Aging affects reprogramming of murine pulmonary capillary endothelial cells after lung injury
Preprint, September 2024
https://www.biorxiv.org/content/10.1101/2023.07.11.548522v1Marin Truchi 1*, Grégoire Savary 2*, Marine Gautier-Isola 1, Hugo Cadis 1, Alberto Baeri 1, Arun Lingampally 3, Célia Scribe 1, Virginie Magnone 1, Cédric Girard-Riboulleau 1, Marie-Jeanne Arguel 1, Clémentine de Schutter 2, Julien Fassy 1, Nihad Boukrout 2, Romain Larrue 2, Nathalie Martin 2, Roger Rezzonico 1, Olivier Pluquet 2, Michael Perrais 2, Véronique Hofman 4, Charles-Hugo Marquette 5, Paul Hofman 4, Andreas Günther 6,7, Nicolas Ricard 8, Pascal Barbry 1, Sylvie Leroy 1,5, Kevin Lebrigand 1, Saverio Bellusci 3, Christelle Cauffiez 2, Georges Vassaux 1, Nicolas Pottier 2* and Bernard Mari 1*#
1Université Côte d'Azur, UMR CNRS 7275 Inserm 1323, IPMC, FHU-OncoAge, IHU RespiERA, Valbonne, France 2Univ. Lille, CNRS, Inserm, CHU Lille, Institut Pasteur de Lille, UMR9020 CNRS - U1277 Inserm - CANTHER, Lille, France. 3Excellence Cluster Cardio-Pulmonary System, German Center for Lung Research, Justus-Liebig-University Giessen, Giessen, Germany 4Université Côte d’Azur, Laboratory of Clinical and Experimental Pathology and Hospital-Integrated Biobank (BB-0033-00025), CHU Nice, FHU OncoAge, IHU RespiERA, Nice, France 5Département de Pneumologie, FHU-OncoAge, IHU RespiERA, CHU-Nice, France 6Center for Interstitial and Rare Diseases and Cardiopulmonary Institute, Justus-Liebig-University Gießen, Giessen, Germany 7European IPF Registry and Biobank 8Laboratory BioSanté U1292, Univ. Grenoble Alpes, INSERM, CEA, 38000, Grenoble, France
Aging increases the risk of developing fibrotic diseases by hampering tissue regeneration after injury. Using longitudinal single-cell RNA-seq and spatial transcriptomics, here we compare the transcriptome of bleomycin-induced fibrotic lungs of young and aged mice, at 3 time points corresponding to the peak of fibrosis, regeneration and resolution. We find that lung injury shifts the transcriptomic profiles of three pulmonary capillary endothelial cells (PCEC) subpopulations. The associated signatures are linked to pro-angiogenic signaling with strong Lrg1 expression and do not progress similarly throughout the resolution process between young and old animals. Moreover, part of this set of resolution-associated markers is also detected in PCEC from samples of patients with idiopathic pulmonary fibrosis (IPF). Finally, we find that aging also alters the transcriptome of PCEC which display typical pro-fibrotic and pro-inflammatory features. We propose that age-associated alterations in specific PCEC subpopulations may interfere with the process of lung progenitor differentiation, thus contributing to the persistent fibrotic process typical of human pathology.
Used pipelines

droplet-based single-cell RNAseq
The analysis of single-cell gene expression data generated by droplet-based systems such as the 10X Genomics Chromium system involves several key steps. First, raw sequencing data are processed to generate gene expression matrices, which quantify the expression levels of genes in individual cells. Next, several data transformation steps are carried out to extract the biological variability that distinguishes communities of cells that share a common transcriptomic identity, reflecting their function or responses to stimuli. Finally, several statistical analyses can be carried out to quantify changes in tissue distribution or expression profiles for each of the populations identified, between different experimental conditions.

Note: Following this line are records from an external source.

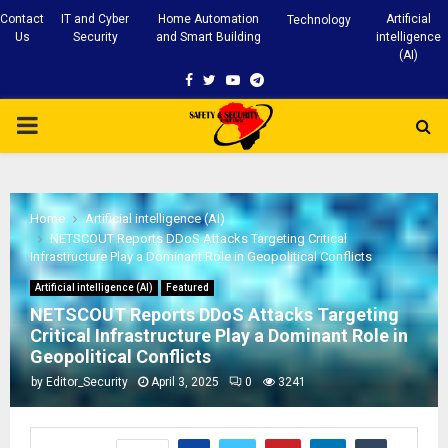
Contact
IT and Cyber
Home Automation
Artificial
Technology
Us
Security
and Smart Building
intelligence
(AI)
Facebook
Twitter
Youtube
Telegram
PRIMARY
MENU
Home
Artificial intelligence (AI)
NETSCOUT Reports DDoS Attacks Targeting Critical
Infrastructure Play a Dominant Role in Geopolitical Conflicts
Artificial intelligence (AI)
Featured
NETSCOUT Reports DDoS Attacks Targeting
Critical Infrastructure Play a Dominant Role in
Geopolitical Conflicts
by
Editor_Security
April 3, 2025
0
3241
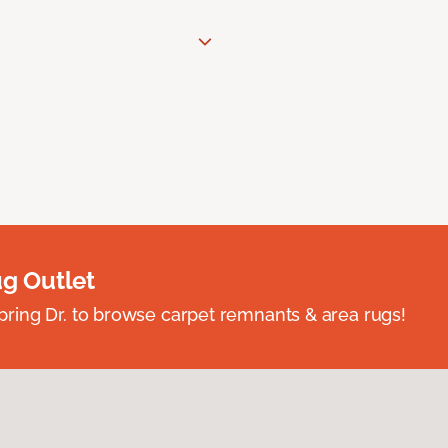
ug Outlet
spring Dr. to browse carpet remnants & area rugs!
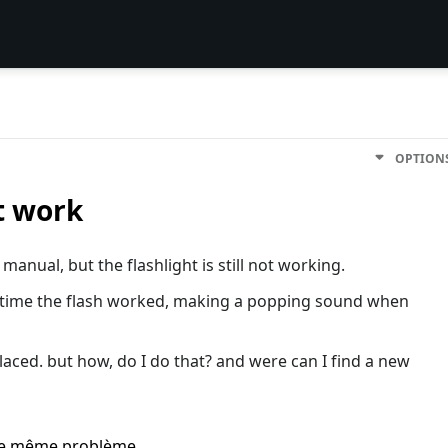
OPTION
t work
manual, but the flashlight is still not working.
o time the flash worked, making a popping sound when
placed. but how, do I do that? and were can I find a new
i le même problème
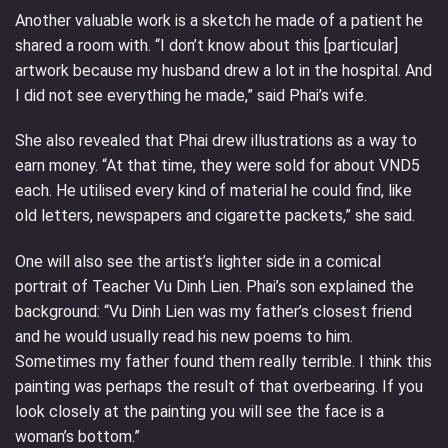
Another valuable work is a sketch he made of a patient he
shared a room with. “I don’t know about this [particular]
artwork because my husband drew a lot in the hospital. And
I did not see everything he made,” said Phai’s wife.
She also revealed that Phai drew illustrations as a way to
earn money. “At that time, they were sold for about VND5
each. He utilised every kind of material he could find, like
old letters, newspapers and cigarette packets,” she said.
One will also see the artist’s lighter side in a comical
portrait of Teacher Vu Dinh Lien. Phai’s son explained the
background: “Vu Dinh Lien was my father’s closest friend
and he would usually read his new poems to him.
Sometimes my father found them really terrible. I think this
painting was perhaps the result of that overbearing. If you
look closely at the painting you will see the face is a
woman’s bottom.”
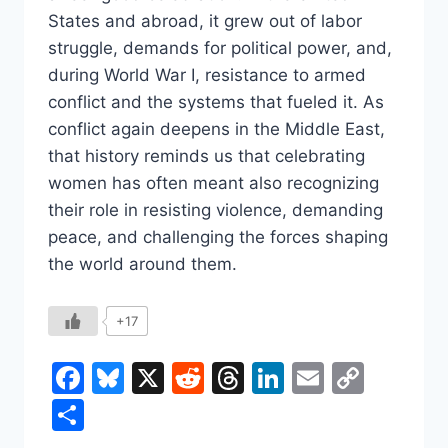
States and abroad, it grew out of labor
struggle, demands for political power, and,
during World War I, resistance to armed
conflict and the systems that fueled it. As
conflict again deepens in the Middle East,
that history reminds us that celebrating
women has often meant also recognizing
their role in resisting violence, demanding
peace, and challenging the forces shaping
the world around them.
+17
Facebook
Bluesky
X
Reddit
Threads
LinkedIn
Email
Copy
Link
Share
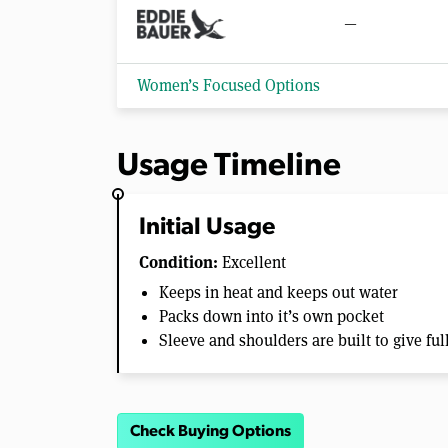
—
Women’s Focused Options
Usage Timeline
Initial Usage
Condition:
Excellent
Keeps in heat and keeps out water
Packs down into it’s own pocket
Sleeve and shoulders are built to give fu
Check Buying Options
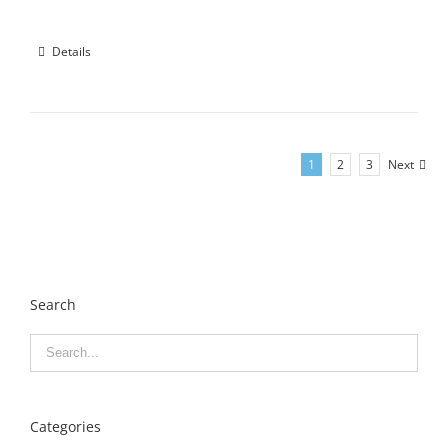
Details
1
2
3
Next
Search
Categories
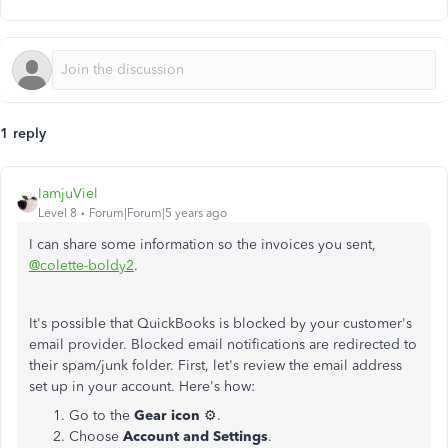
1 reply
IamjuViel
Level 8
Forum|Forum|5 years ago
I can share some information so the invoices you sent,
@colette-boldy2
.
It's possible that QuickBooks is blocked by your customer's
email provider. Blocked email notifications are redirected to
their spam/junk folder. First, let's review the email address
set up in your account. Here's how:
Go to the
Gear icon
⚙️.
Choose
Account and Settings
.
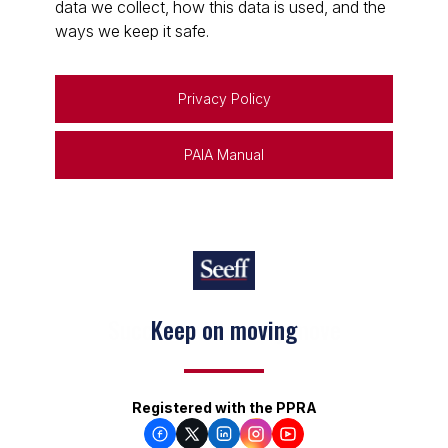
data we collect, how this data is used, and the
ways we keep it safe.
Privacy Policy
PAIA Manual
Keep on moving
Registered with the PPRA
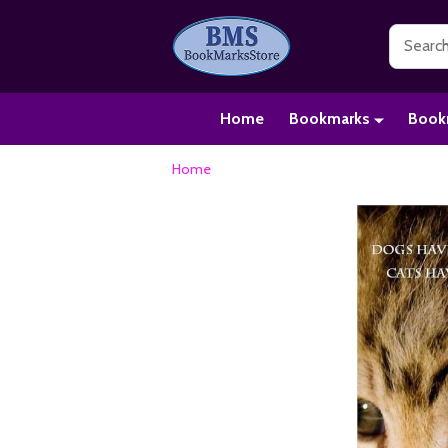
Search
Home
Bookmarks
Book
Home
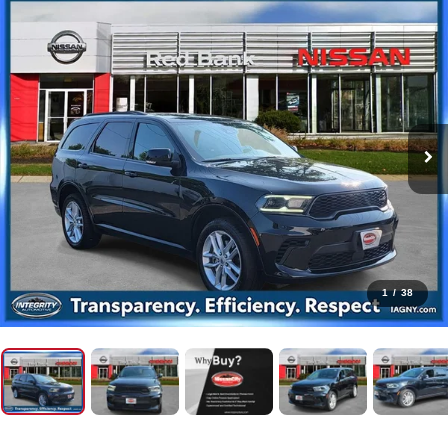
1
/
38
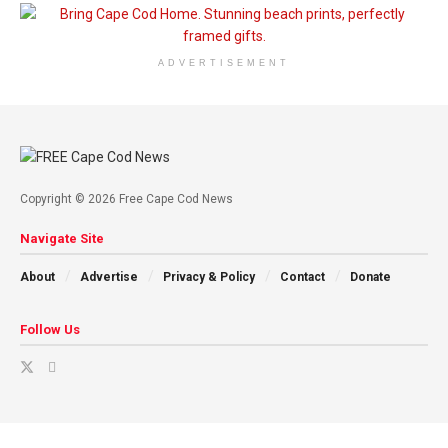
ADVERTISEMENT
Copyright © 2026 Free Cape Cod News
Navigate Site
About
Advertise
Privacy & Policy
Contact
Donate
Follow Us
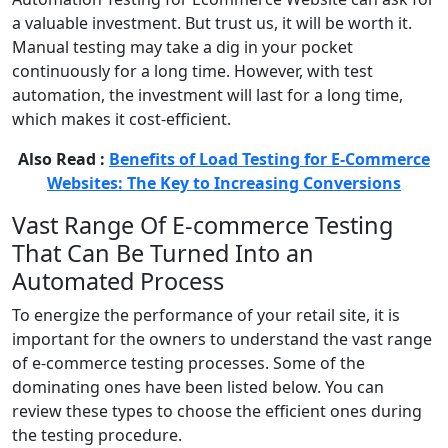
a valuable investment. But trust us, it will be worth it.
Manual testing may take a dig in your pocket
continuously for a long time. However, with test
automation, the investment will last for a long time,
which makes it cost-efficient.
Also Read :
Benefits of Load Testing for E-Commerce
Websites: The Key to Increasing Conversions
Vast Range Of E-commerce Testing
That Can Be Turned Into an
Automated Process
To energize the performance of your retail site, it is
important for the owners to understand the vast range
of e-commerce testing processes. Some of the
dominating ones have been listed below. You can
review these types to choose the efficient ones during
the testing procedure.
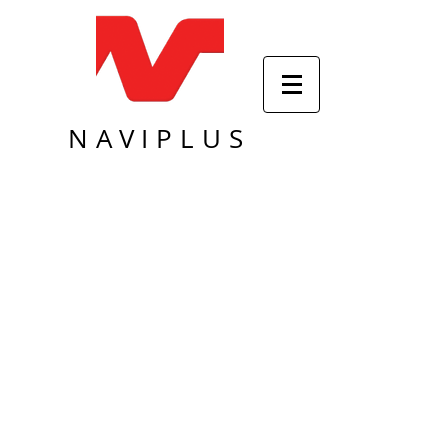
NAVIPLUS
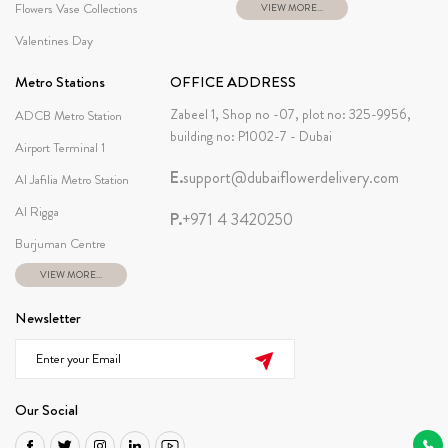
Flowers Vase Collections
VIEW MORE...
Valentines Day
Metro Stations
OFFICE ADDRESS
Zabeel 1, Shop no -07, plot no: 325-9956,
ADCB Metro Station
building no: P1002-7 - Dubai
Airport Terminal 1
E.
support@dubaiflowerdelivery.com
Al Jafilia Metro Station
Al Rigga
P.
+971 4 3420250
Burjuman Centre
VIEW MORE...
Newsletter
Our Social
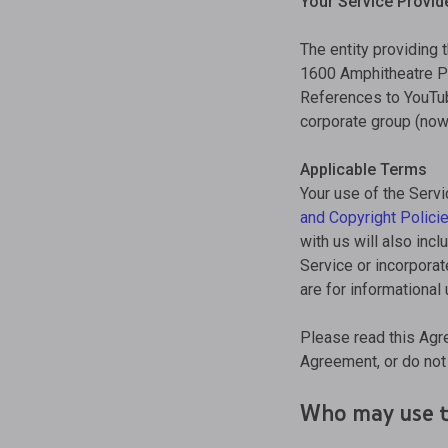
Your Service Provid
The entity providing 
1600 Amphitheatre Pa
References to YouTube
corporate group (now o
Applicable Terms
Your use of the Servi
and Copyright Polici
with us will also inc
Service or incorporat
are for informational
Please read this Agr
Agreement, or do not 
Who may use t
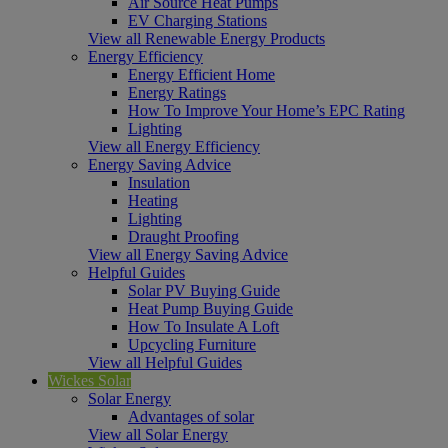
Air Source Heat Pumps
EV Charging Stations
View all Renewable Energy Products
Energy Efficiency
Energy Efficient Home
Energy Ratings
How To Improve Your Home’s EPC Rating
Lighting
View all Energy Efficiency
Energy Saving Advice
Insulation
Heating
Lighting
Draught Proofing
View all Energy Saving Advice
Helpful Guides
Solar PV Buying Guide
Heat Pump Buying Guide
How To Insulate A Loft
Upcycling Furniture
View all Helpful Guides
Wickes Solar
Solar Energy
Advantages of solar
View all Solar Energy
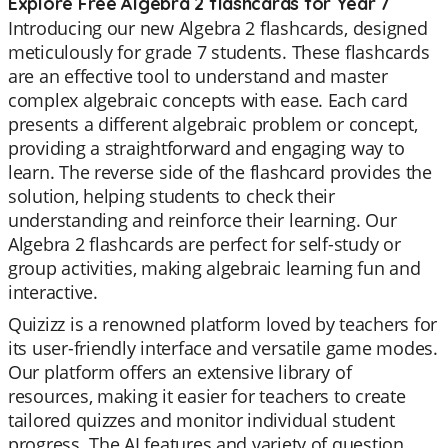
Explore Free Algebra 2 flashcards for Year 7
Introducing our new Algebra 2 flashcards, designed
meticulously for grade 7 students. These flashcards
are an effective tool to understand and master
complex algebraic concepts with ease. Each card
presents a different algebraic problem or concept,
providing a straightforward and engaging way to
learn. The reverse side of the flashcard provides the
solution, helping students to check their
understanding and reinforce their learning. Our
Algebra 2 flashcards are perfect for self-study or
group activities, making algebraic learning fun and
interactive.
Quizizz is a renowned platform loved by teachers for
its user-friendly interface and versatile game modes.
Our platform offers an extensive library of
resources, making it easier for teachers to create
tailored quizzes and monitor individual student
progress. The AI features and variety of question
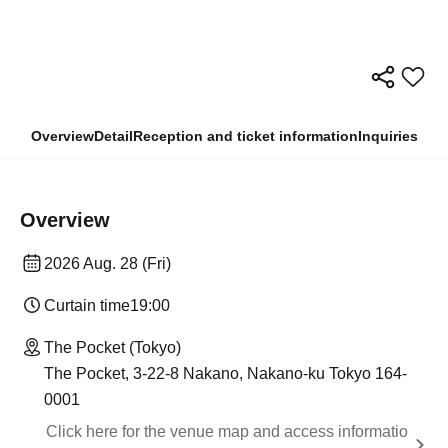
Overview
Detail
Reception and ticket information
Inquiries
Overview
2026 Aug. 28 (Fri)
Curtain time
19:00
The Pocket (Tokyo)
The Pocket, 3-22-8 Nakano, Nakano-ku Tokyo 164-
0001
Click here for the venue map and access informatio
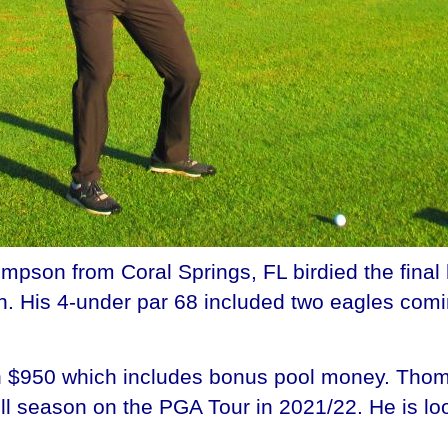
son from Coral Springs, FL birdied the final 
n. His 4-under par 68 included two eagles comi
h $950 which includes bonus pool money. Thom
l season on the PGA Tour in 2021/22. He is loo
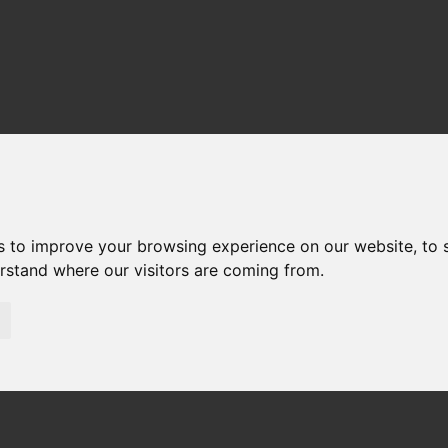
s to improve your browsing experience on our website, to
erstand where our visitors are coming from.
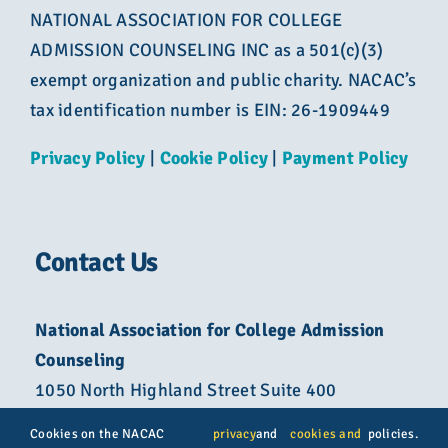
NATIONAL ASSOCIATION FOR COLLEGE
ADMISSION COUNSELING INC as a 501(c)(3)
exempt organization and public charity. NACAC’s
tax identification number is EIN: 26-1909449
Privacy Policy
|
Cookie Policy
|
Payment Policy
Contact Us
National Association for College Admission
Counseling
1050 North Highland Street Suite 400
Arlington, VA 22201
Cookies on the NACAC
privacy
and
cookies and
policies.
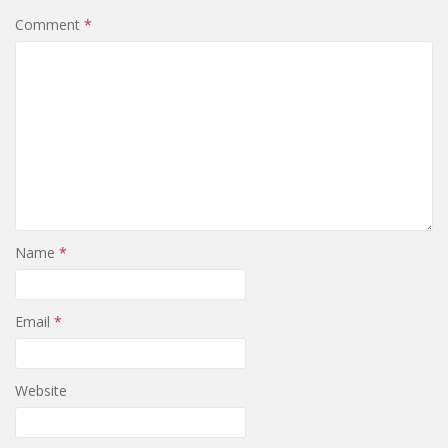
Comment
*
Name
*
Email
*
Website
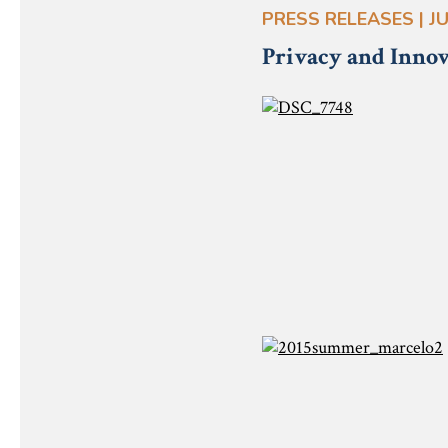
PRESS RELEASES | JU
Privacy and Innov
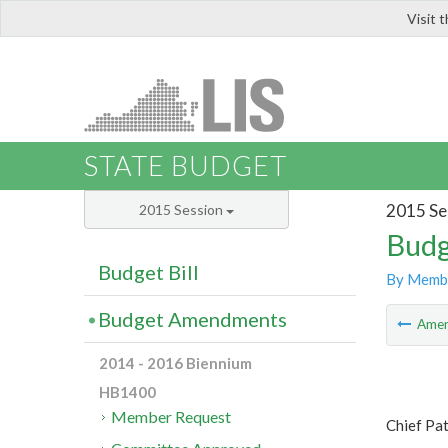
Visit 
LIS
STATE BUDGET
2015 Se
2015 Session
Budg
Budget Bill
By Memb
Budget Amendments
Ame
2014 - 2016 Biennium
HB1400
Member Request
Chief Pa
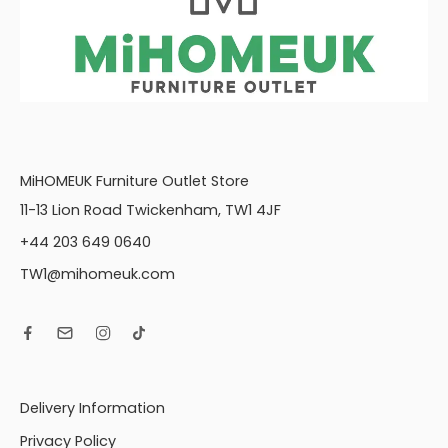
MiHOMEUK Furniture Outlet Store
11-13 Lion Road Twickenham, TW1 4JF
+44 203 649 0640
TW1@mihomeuk.com
Delivery Information
Privacy Policy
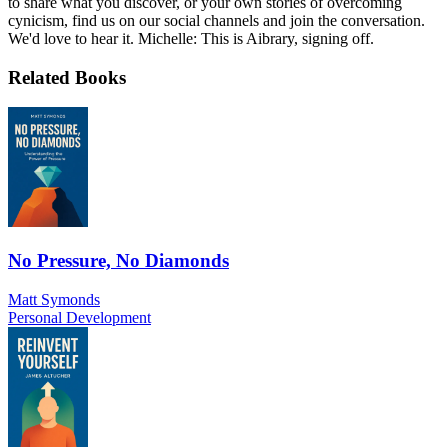
to share what you discover, or your own stories of overcoming
cynicism, find us on our social channels and join the conversation.
We'd love to hear it. Michelle: This is Aibrary, signing off.
Related Books
No Pressure, No Diamonds
Matt Symonds
Personal Development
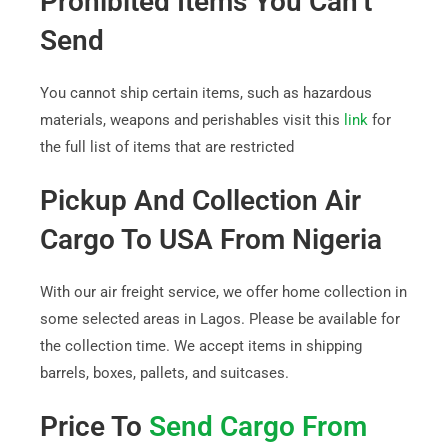
Prohibited Items You Can’t
Send
You cannot ship certain items, such as hazardous
materials, weapons and perishables visit this
link
for
the full list of items that are restricted
Pickup And Collection Air
Cargo To USA From Nigeria
With our air freight service, we offer home collection in
some selected areas in Lagos. Please be available for
the collection time. We accept items in shipping
barrels, boxes, pallets, and suitcases.
Price To
Send Cargo From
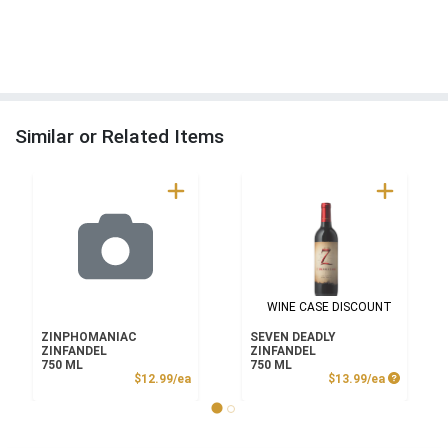
Similar or Related Items
WINE CASE DISCOUNT
ZINPHOMANIAC
SEVEN DEADLY
ZINFANDEL
ZINFANDEL
750 ML
750 ML
Product Price
Product P
$12.99/ea
$13.99/ea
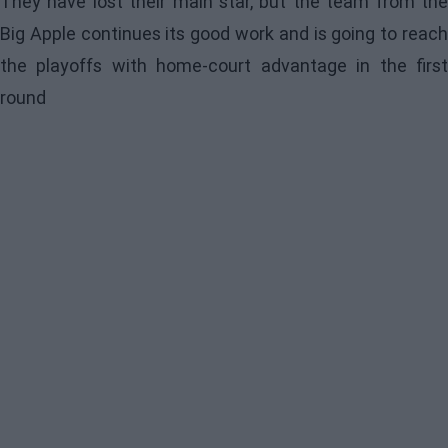
They have lost their main star, but the team from the
Big Apple continues its good work and is going to reach
the playoffs with home-court advantage in the first
round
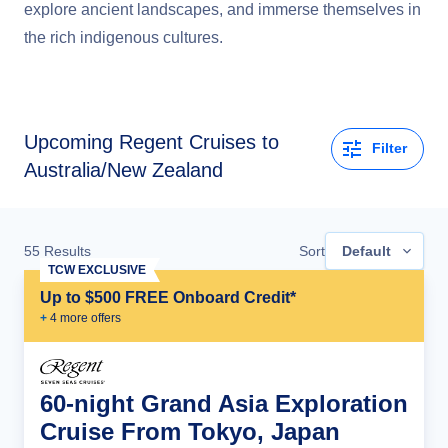
explore ancient landscapes, and immerse themselves in
the rich indigenous cultures.
Upcoming
Regent Cruises to
Filter
Australia/New Zealand
55
Results
Sort
Default
TCW EXCLUSIVE
Up to $500 FREE Onboard Credit*
+
4
more offer
s
60-night Grand Asia Exploration
Cruise From Tokyo, Japan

sequencing-based spatial transcriptomics
The analysis of spatial gene expression data generated by the Visium system begins with preprocessing the raw data with space ranger. Briefly, it consists in performing demultiplexing and quality control to filter out low-quality reads, aligning the remaining reads to a reference before counting gene expression from a single capture area. Once the matrix of gene counts per spot has been obtained, the aim is to identify the cell types represented in each spot. Although Visium technology avoids the dissociation step, its resolution is too low to perform single-cell characterization, as each 55µm diameter spot contains several cells. This implies that each spot is a combination of the transcriptome of potentially heterogeneous populations, which can be estimated using deconvolution methods, leveraging or not on a single-cell RNA-seq expression profils reference. After deconvolution, we can compare the distribution of cell types by histological region within the same section, or between sections from different experimental conditions. Combined with the spatial gene expression patterns, spots annotation can be used for Niche analysis, in order to characterize the interactions and relationships between cells and their microenvironment within tissues.